The tricky part was Williams’s yodeling vocal, which I attempted to imitate at home but never got under control. This forced me to find alternate approaches that to some extent echoed or hinted at the virtuosic yodeling that made the original a country classic.
A few years later I heard the even more virtuosic, even more original recording Williams himself was imitating, by the blackface minstrel entertainer Emmett Miller, backed by a jazz group featuring the Dorsey brothers. At that point, there was only one Miller album, released by a small record collector label in a plain white sleeve — Paul Geremia had a copy, and was kind enough to play it for me — but in the 1990s Sony issued the same material on CD and Miller’s work is now far better known. His work has all the questionable racial politics of the minstrel stage, but minstrelsy was a major influence on country music, and Miller in particular influenced not only Williams, but Tommy Duncan, the lead singer of Bob Wills’s Texas Playboys (Wills reportedly auditioned Duncan by asking him if he could sing in Miller’s style), and Merle Haggard, who recorded a tribute to him in New Orleans with a jazz band.
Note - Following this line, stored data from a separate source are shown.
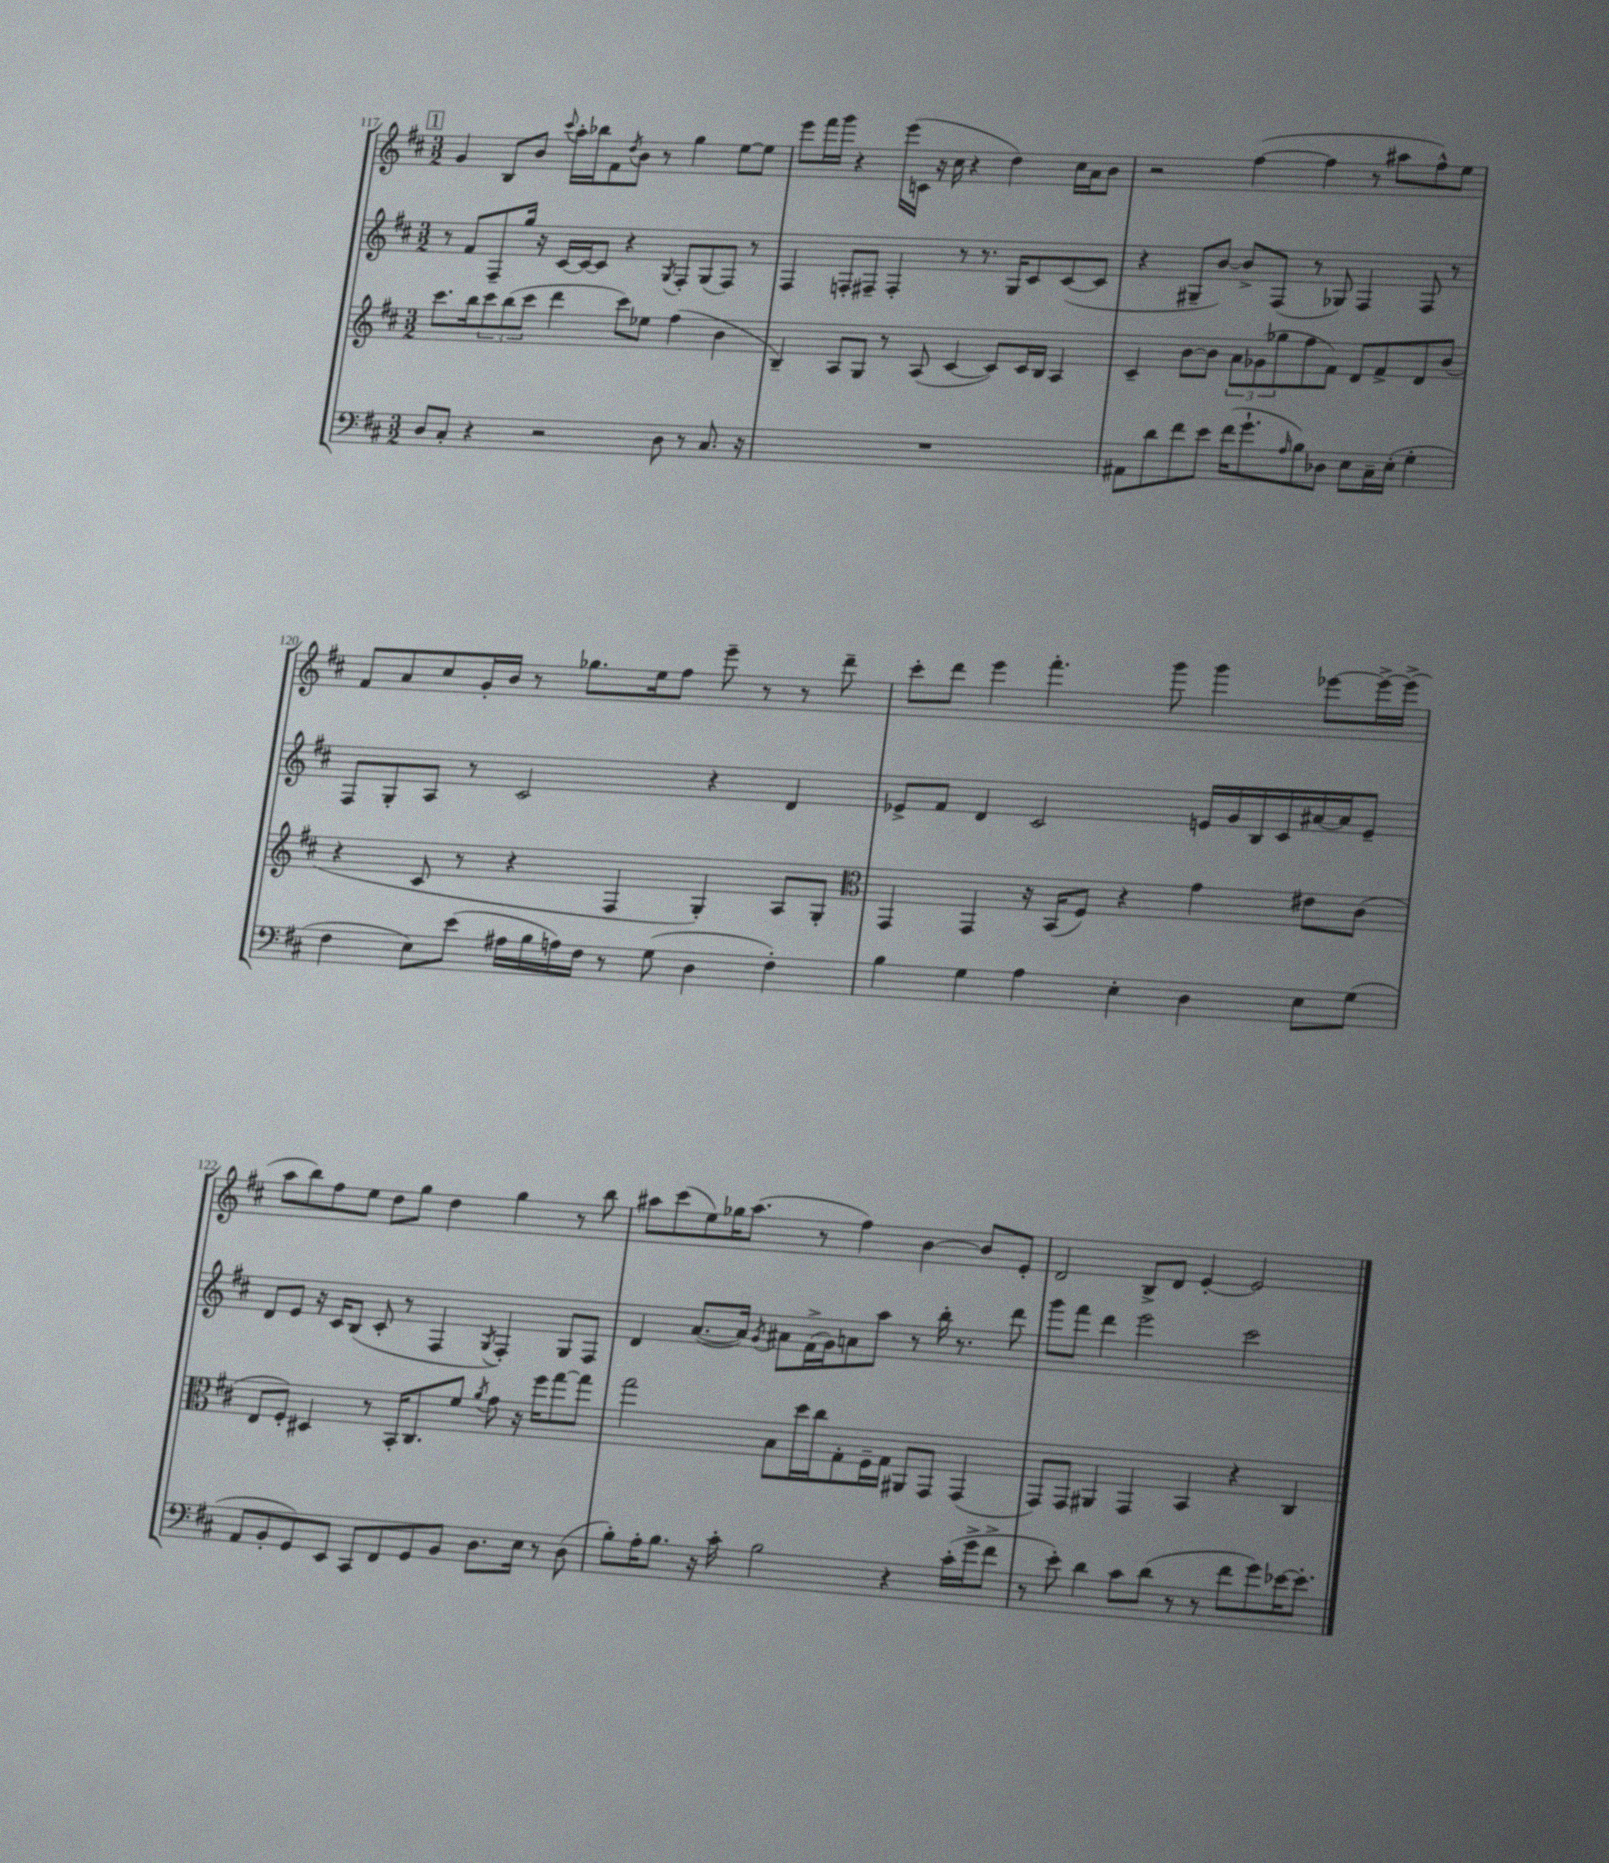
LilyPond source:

<<
\new StaffGroup <<
\new Staff = "s0" {
    \clef treble \key d \major \numericTimeSignature \time 3/2
    \mark \markup { \box "1" } g'4 b8 b'8 \appoggiatura { cis'''8 } a''16-. bes''16 fis'8 \acciaccatura { d''8 } b'8 r8 g''4 e''8~ e''8 |
    e'''8 fis'''16 g'''16 r4 e'''16( c'16 r16 cis''16 r4 d''4) cis''16 a'16 b'8 |
    r2 fis''4~( fis''4 r8 ais''8 fis''8-^) e''8 |
    fis'8 a'8 cis''8 g'16-. b'16 r8 ges''8. e''16 fis''8 e'''8-- r8 r8 d'''8-- |
    cis'''8-. d'''8 e'''4 fis'''4.-. g'''8 g'''4 ees'''8~ ees'''16~-> ees'''16->( |
    a''8 b''8) fis''8 e''8 d''8 g''8 d''4 g''4 r8 b''8 |
    ais''8 cis'''8( e''8) ges''16 ais''8.( r8 fis''4) b'4~ b'8 e'8-. |
    d'2 b8-> d'8 e'4~-. e'2 \bar "|." |
}
\new Staff = "s1" {
    \clef treble \key d \major \numericTimeSignature \time 3/2
    \mark \markup { \box "1" } r8 fis'8 fis8-- g''16 r16 cis'16~ cis'16~ cis'8 r4 \acciaccatura { g8 } fis8-. g8( fis8) r8 |
    fis4 f8-. fis8-- fis4-. r8 r8. g16 cis'8 cis'8~( cis'8 |
    r4 gis8-- b'8~) b'8-> fis8( r8 ges8) fis4 fis8 r8 |
    fis8 g8-. a8 r8 cis'2 r4 d'4 |
    ees'8-> fis'8 d'4 cis'2 e'16 g'16 b16 cis'16 ais'16~ ais'16 e'8-- |
    d'8 e'8 r16 cis'16 b8( cis'8-. r8 fis4 \acciaccatura { g8 } fis4-.) g8 fis8 |
    d'4 a'8.~( a'16) \acciaccatura { g'8 } ais'8 fis'16->( g'16) a'8 a''8 r8 b''16-. r8. d'''8 |
    g'''8 fis'''8 d'''4 e'''2 cis'''2 \bar "|." |
}
\new Staff = "s2" {
    \clef treble \key d \major \numericTimeSignature \time 3/2
    \mark \markup { \box "1" } cis'''8. b''16 \tuplet 3/2 { cis'''8 b''8( cis'''8 } d'''4 cis'''8) ees''8 fis''4( b'4 |
    b4--) a8 g8 r8 a8( cis'4~ cis'8) cis'16 b16 a4 |
    cis'4-- b'8~ b'8 \tuplet 3/2 { a'8 ges'8( ges''8 } fis''8 fis'8) d'8 fis'8-> d'8 b'8( |
    r4 cis'8 r8 r4 fis4 g4-.) a8 g8-. |
    \clef alto g,4 g,4 r16 b,16( fis8) r4 g'4 eis'8 cis'8( |
    e8 fis8-.) dis4 r8 b,16-. cis8. fis'8 \acciaccatura { a'8 } g'8 r16 fis''16 g''8~ g''8 |
    g''2 b8 d''16 cis''16 g8-. fis16-- g16 ais,8 g,8 g,4( |
    g,8) g,8 ais,4 g,4 b,4 r4 cis4 \bar "|." |
}
\new Staff = "s3" {
    \clef bass \key d \major \numericTimeSignature \time 3/2
    \mark \markup { \box "1" } d8 cis8-. r4 r2 d8 r8 cis8. r16 |
    R1. |
    ais,8 d'8 fis'8 e'8 fis'16( g'8.-! \grace { a16 } b8) des8 e8 cis16-- e16-.( g4-. |
    fis4 e8) e'8( ais16 b16 a16) fis16 r8 g8( d4 fis4-.) |
    b4 g4 a4 e4-. d4 e8 g8( |
    a,8 b,8-. g,8) e,8 cis,8 fis,8 g,8 b,8 d8. e16 r8 d8( |
    b8-.) a16-. b8. r16 cis'16-. b2 r4 cis'16-.( g'16-> fis'8-> |
    r8 e'8-.) d'4 cis'8 d'8( r8 r8 fis'8 g'8) ees'16~ ees'8.-. \bar "|." |
}
>>
>>
\layout { \context { \Score currentBarNumber = #117 } }
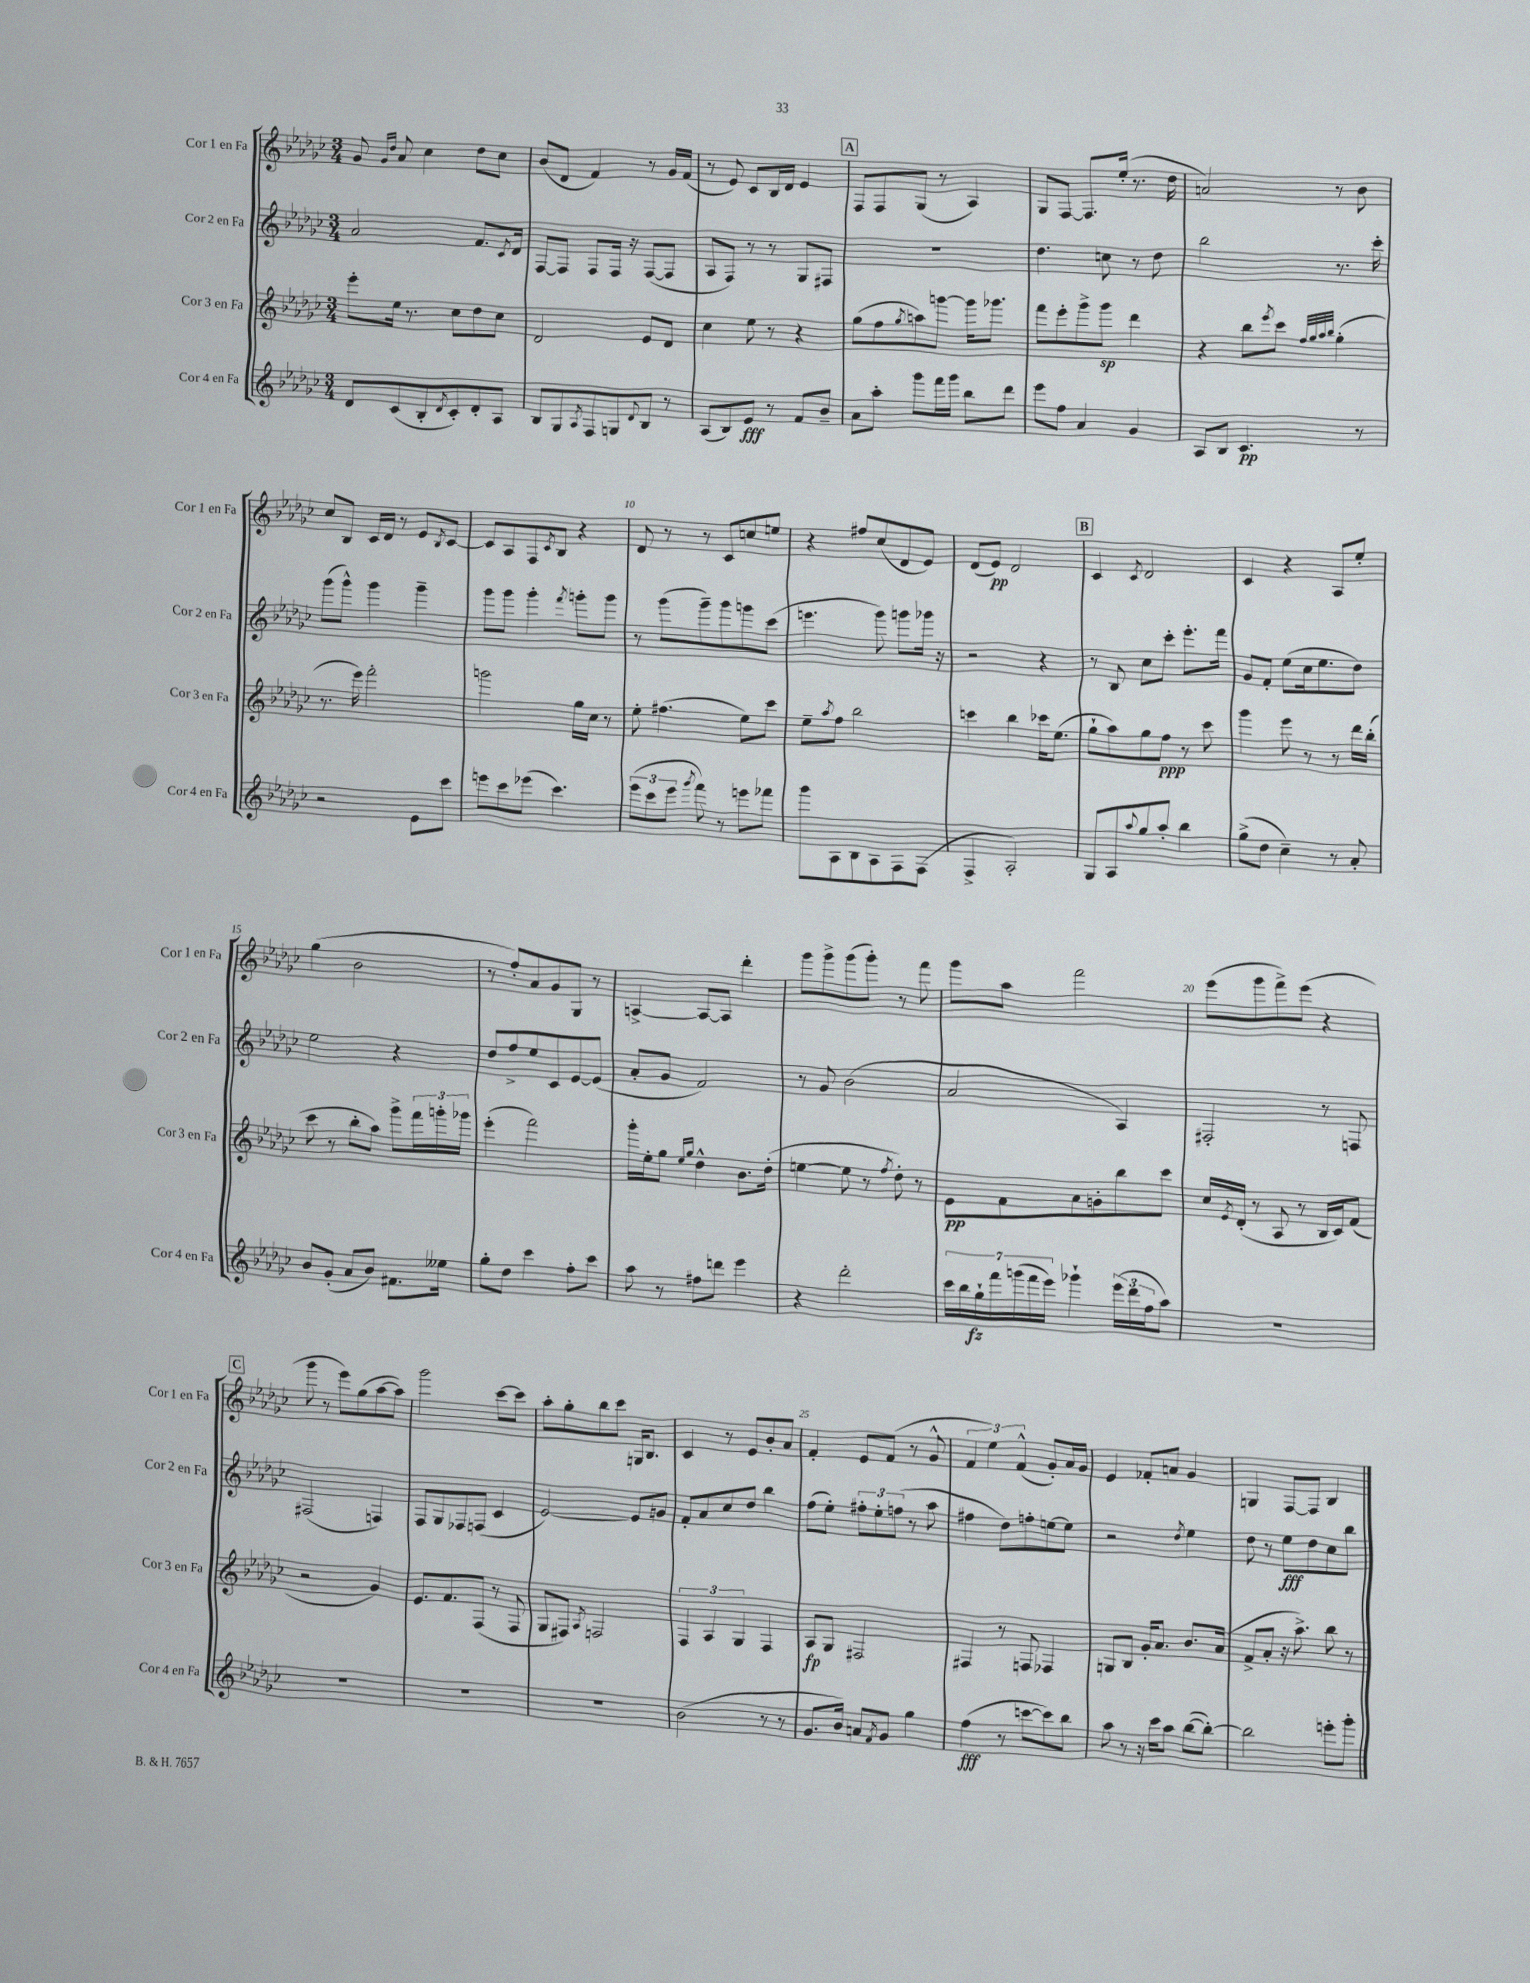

The story of yodeling in American pop is a further fascinating sidelight, including not only Miller and Williams, but also black singers like the early blues star (and female impersonator) Charles Anderson, who was the first singer associated with W.C. Handy’s “St. Louis Blues.” Then, when I got to Africa, I got interested in Kenyan yodeling cowboys, a whole other story. Anyway… I still love Williams’s version, and sing my variant of it, and it led me into a long and ongoing love affair with his work.